Let me be very clear: all of this doesn't necessarily make this a bad book in my eyes. I don't believe Bacigalupi is trying to reinforce these stereotypes or the western lens through which this story is told. In many places, I think he's attempting the exact opposite, probably with the best of intentions. But regardless of intentions, and however much Bacigalupi has travelled in Asia (which I believe is significantly), I think the book has a particular cast and presentation which can reinforce those stereotypes and skewed western perception of Asia. I'm discussing this at some length precisely because I don't think it obviously hurts the story. Unless one is attuned to this class of problems, either by careful attention or by being directly affected by them, this can easily go unnoticed. It largely did for me on first reading, and it was only after thinking back through the book that parts of it started bothering me. And it's the unnoticed and subtle reinforcement of stereotypes that I find the most problematic as a reader. When it's obvious, I know how to either adjust or decide to stop reading, but when it's subtle and unintentional, I can pick up skewed ideas without realizing it.

This is a well-written, well-plotted book that takes a very dark world and some rather nasty events and turns them into a compelling, engrossing story. If you can suspend disbelief for some steampunk-style technology, it has some great visuals and set pieces. Bacigalupi also pulls off the difficult feat of providing a set of deeply and individually flawed characters, including some near-villains, as viewpoint characters and protagonists and keeping me interested in the actions and reactions of all of them throughout the book. No one here is quite a villain, no one here is quite a hero, and Bacigalupi does not follow most of the expected plot paths. I'm sure that's much of why it's getting so much critical acclaim. I found it much more satisfying and enjoyable than his short stories set in the same universe, and I think it's the best writing that he's done yet.

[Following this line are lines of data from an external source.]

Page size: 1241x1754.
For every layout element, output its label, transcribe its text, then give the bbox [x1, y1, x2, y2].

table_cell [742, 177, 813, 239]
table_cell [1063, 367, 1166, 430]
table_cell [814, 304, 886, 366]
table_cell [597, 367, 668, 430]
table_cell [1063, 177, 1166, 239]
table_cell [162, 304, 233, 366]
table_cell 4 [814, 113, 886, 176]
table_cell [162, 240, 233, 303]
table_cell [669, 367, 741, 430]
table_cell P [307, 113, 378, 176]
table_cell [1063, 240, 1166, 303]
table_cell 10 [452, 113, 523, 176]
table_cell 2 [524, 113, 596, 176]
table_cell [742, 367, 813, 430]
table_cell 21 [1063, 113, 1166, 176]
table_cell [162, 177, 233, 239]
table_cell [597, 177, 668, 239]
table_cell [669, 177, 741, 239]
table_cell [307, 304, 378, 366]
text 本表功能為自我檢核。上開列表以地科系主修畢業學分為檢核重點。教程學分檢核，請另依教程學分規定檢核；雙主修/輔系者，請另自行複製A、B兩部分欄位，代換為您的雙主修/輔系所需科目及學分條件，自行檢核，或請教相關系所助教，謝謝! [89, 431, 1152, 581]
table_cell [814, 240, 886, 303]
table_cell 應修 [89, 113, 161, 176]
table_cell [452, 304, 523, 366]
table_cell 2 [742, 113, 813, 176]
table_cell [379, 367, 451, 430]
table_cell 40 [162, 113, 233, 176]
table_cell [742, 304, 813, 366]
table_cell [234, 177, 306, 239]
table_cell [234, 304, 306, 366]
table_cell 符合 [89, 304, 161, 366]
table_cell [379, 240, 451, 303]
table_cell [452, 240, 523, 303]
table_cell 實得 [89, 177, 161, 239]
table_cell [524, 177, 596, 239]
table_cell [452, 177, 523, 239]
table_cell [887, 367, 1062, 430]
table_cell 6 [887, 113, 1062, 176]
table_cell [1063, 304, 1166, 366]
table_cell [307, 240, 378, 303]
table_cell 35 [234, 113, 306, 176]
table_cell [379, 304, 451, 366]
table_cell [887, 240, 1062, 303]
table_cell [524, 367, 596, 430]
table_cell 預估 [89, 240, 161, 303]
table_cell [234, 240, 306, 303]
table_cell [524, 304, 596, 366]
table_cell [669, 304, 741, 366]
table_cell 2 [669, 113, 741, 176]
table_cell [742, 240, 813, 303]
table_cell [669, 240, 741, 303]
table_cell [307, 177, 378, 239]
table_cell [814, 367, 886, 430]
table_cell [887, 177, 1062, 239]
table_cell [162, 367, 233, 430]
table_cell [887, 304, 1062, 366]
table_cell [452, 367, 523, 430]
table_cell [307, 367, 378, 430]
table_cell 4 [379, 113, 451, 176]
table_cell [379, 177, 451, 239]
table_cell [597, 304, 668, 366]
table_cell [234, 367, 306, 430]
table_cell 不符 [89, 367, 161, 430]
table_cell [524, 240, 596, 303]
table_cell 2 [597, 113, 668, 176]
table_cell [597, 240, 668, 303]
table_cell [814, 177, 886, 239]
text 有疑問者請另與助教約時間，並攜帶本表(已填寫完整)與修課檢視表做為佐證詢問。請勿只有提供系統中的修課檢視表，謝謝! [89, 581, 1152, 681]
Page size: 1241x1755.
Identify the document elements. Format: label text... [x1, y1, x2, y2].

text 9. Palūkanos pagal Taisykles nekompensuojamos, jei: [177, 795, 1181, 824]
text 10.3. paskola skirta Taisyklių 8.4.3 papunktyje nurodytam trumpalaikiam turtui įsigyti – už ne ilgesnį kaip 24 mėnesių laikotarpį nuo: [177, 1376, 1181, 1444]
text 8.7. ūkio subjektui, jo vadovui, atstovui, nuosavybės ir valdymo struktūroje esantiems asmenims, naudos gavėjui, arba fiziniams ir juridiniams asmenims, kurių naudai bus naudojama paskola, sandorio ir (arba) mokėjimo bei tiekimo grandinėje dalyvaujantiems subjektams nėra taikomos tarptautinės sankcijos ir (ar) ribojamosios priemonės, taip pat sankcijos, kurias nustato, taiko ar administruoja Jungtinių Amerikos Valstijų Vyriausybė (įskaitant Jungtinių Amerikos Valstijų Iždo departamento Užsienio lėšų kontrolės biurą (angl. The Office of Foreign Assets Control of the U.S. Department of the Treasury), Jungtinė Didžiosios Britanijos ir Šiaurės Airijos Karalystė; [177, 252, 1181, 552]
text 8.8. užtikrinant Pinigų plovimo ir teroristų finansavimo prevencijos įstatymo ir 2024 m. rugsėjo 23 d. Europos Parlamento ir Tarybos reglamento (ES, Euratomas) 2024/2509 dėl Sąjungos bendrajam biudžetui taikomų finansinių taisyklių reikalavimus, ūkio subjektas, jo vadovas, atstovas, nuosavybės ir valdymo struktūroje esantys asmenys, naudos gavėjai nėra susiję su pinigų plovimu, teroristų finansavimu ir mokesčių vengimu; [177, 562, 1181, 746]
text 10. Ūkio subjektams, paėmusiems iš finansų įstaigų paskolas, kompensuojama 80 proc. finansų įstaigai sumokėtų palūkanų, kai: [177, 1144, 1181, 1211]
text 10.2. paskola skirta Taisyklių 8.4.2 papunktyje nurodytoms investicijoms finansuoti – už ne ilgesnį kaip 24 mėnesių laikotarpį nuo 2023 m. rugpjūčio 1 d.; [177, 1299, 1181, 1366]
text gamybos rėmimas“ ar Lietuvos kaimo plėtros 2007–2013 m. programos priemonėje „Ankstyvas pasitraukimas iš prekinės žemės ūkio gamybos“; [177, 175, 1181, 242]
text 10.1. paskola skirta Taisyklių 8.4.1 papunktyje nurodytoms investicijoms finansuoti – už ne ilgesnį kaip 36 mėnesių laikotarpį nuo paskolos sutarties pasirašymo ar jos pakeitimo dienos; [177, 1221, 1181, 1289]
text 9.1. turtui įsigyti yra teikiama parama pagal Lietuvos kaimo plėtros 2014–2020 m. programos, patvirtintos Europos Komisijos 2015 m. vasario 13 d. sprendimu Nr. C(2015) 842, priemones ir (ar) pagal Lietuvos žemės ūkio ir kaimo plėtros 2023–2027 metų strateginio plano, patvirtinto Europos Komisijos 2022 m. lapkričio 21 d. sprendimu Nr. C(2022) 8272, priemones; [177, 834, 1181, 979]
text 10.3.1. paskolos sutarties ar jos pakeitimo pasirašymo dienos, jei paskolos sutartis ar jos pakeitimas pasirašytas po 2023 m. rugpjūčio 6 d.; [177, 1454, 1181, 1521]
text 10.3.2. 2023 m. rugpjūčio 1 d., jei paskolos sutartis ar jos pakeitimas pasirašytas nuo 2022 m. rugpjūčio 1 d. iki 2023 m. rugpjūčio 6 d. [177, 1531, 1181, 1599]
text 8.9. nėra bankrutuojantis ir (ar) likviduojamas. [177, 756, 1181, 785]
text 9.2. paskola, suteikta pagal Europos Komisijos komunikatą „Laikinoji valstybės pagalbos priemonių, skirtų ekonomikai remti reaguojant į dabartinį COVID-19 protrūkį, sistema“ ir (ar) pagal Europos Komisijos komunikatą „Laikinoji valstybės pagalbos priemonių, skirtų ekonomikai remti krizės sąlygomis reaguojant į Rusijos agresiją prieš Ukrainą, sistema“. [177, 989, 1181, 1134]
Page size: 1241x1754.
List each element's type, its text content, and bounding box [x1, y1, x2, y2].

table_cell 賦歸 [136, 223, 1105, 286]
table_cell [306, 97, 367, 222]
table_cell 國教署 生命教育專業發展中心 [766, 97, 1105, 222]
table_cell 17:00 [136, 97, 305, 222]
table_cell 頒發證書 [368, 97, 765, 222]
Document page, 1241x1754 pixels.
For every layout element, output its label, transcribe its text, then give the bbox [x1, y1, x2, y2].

This is also a book that continues a recent trend of white western authors writing books set in non-western countries and deeply probing local culture and extrapolating a local future, and within that trend, I think it falls prey to some unfortunate stereotypes and stock narrative structures in ways that have increasingly bothered me since I finished the book. I personally certainly know less about the area than Bacigalupi does, but it's a book that I don't feel comfortable reading without seeking out reactions from people who are native to the region and listening seriously to their feelings about it. (And, to give him credit, Bacigalupi explicitly says in an afterword that this book should not be taken as representative of modern Thailand and provides a recommended reading list.)

I'm therefore feeling profoundly conflicted on whether or how to recommend this book. I enjoyed it as a reading experience, but I wouldn't have wanted to read it uncritically. I think it's still much too dark for many people's reading preferences, but some people will absolutely love it. Other people will hate it. I found myself wishing that Bacigalupi had stuck with the midwest setting of "The Calorie Man," since I think he could have written as good and vivid of a book while avoiding the pitfalls of an American writing about southeast Asia, but that also wouldn't have been as daring and risky of a book.

I think the best advice I can offer is to avoid if you don't want to read about fairly graphic rape and a rather desperate and dire world of environmental collapse, but otherwise give it a cautious try with an awareness of the surrounding context (I can recommend this review at Silver Goggles). Particularly if you have previously read and liked any of Bacigalupi's short fiction.